Amendment 10 not moved.
Section 3, as amended, agreed to.
Sections 4 to 6 agreed to.
After section 6
Amendment 11, in the name of the minister, is grouped with amendment 13.
Amendment 11 is a simple amendment that is designed to protect spouses in drawn-out cases where they ask the court to regulate occupancy of, or exclude a spouse from, the matrimonial home. Amendment 13 does the same for the corresponding provisions in schedule 1 for civil partners.
Amendment 11 agreed to.
Section 7—Amendment of definition of "matrimonial home"
Amendment 12, in the name of Marlyn Glen, is grouped with amendments 4 and 8.
Amendment 12 seeks to ensure that the policy intention behind section 7 is achieved. There is a difference between amendment 12 and amendment 4; amendment 12 talks about intention, and amendment 4 talks about occupying the home. I would like to explore that in some detail.
I am not sure whether doubts exist about the length of occupancy, as Marlyn Glen suggested. The intention behind section 7 and paragraph 9 of schedule 1 is that when the tenancy of a matrimonial or family home transfers from one spouse or civil partner to the other with the intention that it is to be the other party's separate residence, the home should no longer be considered the matrimonial or family home.
I support the minister's comment that fact is more important than intention in such situations. It is inevitable that the matter would become an issue only if a dispute arose. In that situation, trying to ascertain the intention would probably only exacerbate the dispute. Given the circumstances in which the section would be likely to come into play, having hard evidence of what happened rather than trying to divine the intentions of parties who might be at odds with each other will provide some certainty.
I am not sure whether the minister answered Marlyn Glen's questions about what the word "occupies" means in amendment 4 and about whether a time limit applies. Must a home be occupied immediately or does it just have to be occupied at some stage in the future?
It would help to have that point clarified.
We return to the question whether a house is occupied or not. We have not specified a time limit. The decision concerns the circumstances and facts of a case, rather than timing.
If a spouse had not occupied a property, would that mean that they should look for evidence that they were taking steps to do so? Would that have to be demonstrated to the court?
If there were to be a dispute, it would be for the courts to consider all the circumstances of the case and to determine whether the fact that someone had been in the house for a day was sufficient to give them occupancy. It would be dangerous to start specifying periods, because someone could come to stay for a week for whatever reason and, if they had nowhere else to stay, they might be regarded as an occupant for that period. On the other hand, if someone came to stay for a week who lives elsewhere, we would not necessarily regard them as occupying the house other than on a temporary basis. I am advised that occupation is within judicial knowledge and therefore it would be quite appropriate for the courts to determine.

## Instructions for the task
From the amendments debate above, copy out word for word the passage starting with "I support the" and going on through "that point clarified.".

## Excerpted data
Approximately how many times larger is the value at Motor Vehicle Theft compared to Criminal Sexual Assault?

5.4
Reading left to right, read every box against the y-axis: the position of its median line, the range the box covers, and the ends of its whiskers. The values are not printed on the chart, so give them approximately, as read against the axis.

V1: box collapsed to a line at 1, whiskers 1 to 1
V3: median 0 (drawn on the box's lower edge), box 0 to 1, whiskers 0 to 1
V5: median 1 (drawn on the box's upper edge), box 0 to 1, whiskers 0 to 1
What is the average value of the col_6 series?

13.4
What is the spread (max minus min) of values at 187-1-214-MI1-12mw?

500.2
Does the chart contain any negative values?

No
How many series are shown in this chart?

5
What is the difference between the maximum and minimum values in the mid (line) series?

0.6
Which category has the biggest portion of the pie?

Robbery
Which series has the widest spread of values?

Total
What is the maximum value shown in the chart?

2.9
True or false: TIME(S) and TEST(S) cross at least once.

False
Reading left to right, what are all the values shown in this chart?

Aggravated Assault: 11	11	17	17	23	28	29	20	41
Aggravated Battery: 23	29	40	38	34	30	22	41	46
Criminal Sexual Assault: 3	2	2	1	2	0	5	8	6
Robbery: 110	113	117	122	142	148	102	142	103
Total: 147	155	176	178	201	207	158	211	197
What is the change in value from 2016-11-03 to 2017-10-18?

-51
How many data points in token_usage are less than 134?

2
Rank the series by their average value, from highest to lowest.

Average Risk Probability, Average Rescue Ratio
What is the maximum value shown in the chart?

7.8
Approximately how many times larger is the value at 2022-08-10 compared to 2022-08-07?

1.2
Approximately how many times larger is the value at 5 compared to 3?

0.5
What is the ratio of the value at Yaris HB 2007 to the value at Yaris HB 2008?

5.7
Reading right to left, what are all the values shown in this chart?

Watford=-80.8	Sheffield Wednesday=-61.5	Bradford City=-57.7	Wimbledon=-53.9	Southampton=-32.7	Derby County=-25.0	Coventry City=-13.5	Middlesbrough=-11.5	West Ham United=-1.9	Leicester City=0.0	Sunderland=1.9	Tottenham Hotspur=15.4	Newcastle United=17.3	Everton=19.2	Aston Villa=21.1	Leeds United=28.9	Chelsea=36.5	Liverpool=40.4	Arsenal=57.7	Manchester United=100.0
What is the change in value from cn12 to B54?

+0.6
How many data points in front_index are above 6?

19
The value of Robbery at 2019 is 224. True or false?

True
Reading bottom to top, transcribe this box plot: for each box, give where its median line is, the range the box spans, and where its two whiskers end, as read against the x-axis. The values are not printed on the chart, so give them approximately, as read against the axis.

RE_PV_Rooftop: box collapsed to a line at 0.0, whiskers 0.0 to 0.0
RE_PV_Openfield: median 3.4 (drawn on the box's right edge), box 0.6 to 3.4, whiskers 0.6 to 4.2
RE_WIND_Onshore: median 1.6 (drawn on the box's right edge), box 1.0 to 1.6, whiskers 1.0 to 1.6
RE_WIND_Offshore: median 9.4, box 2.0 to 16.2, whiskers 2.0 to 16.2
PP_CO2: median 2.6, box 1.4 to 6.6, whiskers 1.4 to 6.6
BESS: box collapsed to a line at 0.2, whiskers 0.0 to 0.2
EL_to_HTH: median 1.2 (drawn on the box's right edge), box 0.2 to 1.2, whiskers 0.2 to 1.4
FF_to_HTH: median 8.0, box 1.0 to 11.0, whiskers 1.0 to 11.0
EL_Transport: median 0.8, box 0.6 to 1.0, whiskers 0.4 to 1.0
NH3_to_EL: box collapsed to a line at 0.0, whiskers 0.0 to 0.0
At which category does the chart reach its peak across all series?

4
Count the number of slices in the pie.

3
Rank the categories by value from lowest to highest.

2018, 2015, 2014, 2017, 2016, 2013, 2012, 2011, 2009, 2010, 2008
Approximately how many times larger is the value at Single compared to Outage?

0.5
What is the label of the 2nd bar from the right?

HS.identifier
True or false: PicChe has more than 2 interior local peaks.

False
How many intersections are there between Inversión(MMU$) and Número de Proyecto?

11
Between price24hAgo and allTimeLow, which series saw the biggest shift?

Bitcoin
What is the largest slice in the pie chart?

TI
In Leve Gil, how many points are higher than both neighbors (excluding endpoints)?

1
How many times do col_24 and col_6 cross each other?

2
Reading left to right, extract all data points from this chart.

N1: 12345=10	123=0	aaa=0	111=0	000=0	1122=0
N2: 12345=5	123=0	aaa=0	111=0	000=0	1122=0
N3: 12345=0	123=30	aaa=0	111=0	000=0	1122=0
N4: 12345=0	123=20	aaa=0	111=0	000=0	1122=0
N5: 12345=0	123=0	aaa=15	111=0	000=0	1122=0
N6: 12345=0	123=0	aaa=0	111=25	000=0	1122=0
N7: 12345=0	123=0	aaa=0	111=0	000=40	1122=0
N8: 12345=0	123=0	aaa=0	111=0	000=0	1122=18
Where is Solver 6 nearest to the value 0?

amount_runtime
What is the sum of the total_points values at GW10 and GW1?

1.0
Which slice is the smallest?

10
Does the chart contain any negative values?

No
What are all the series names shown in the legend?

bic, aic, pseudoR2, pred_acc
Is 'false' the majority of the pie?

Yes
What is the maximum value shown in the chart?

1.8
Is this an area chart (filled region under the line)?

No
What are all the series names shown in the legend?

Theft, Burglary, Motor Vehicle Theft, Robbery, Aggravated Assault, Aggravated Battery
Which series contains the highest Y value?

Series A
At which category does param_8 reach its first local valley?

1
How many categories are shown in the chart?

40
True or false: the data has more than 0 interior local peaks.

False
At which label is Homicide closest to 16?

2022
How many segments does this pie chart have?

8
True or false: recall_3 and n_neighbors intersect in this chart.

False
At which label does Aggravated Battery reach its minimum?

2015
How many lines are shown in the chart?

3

## Output of the task
I support the minister's comment that fact is more important than intention in such situations. It is inevitable that the matter would become an issue only if a dispute arose. In that situation, trying to ascertain the intention would probably only exacerbate the dispute. Given the circumstances in which the section would be likely to come into play, having hard evidence of what happened rather than trying to divine the intentions of parties who might be at odds with each other will provide some certainty.
I am not sure whether the minister answered Marlyn Glen's questions about what the word "occupies" means in amendment 4 and about whether a time limit applies. Must a home be occupied immediately or does it just have to be occupied at some stage in the future?
It would help to have that point clarified.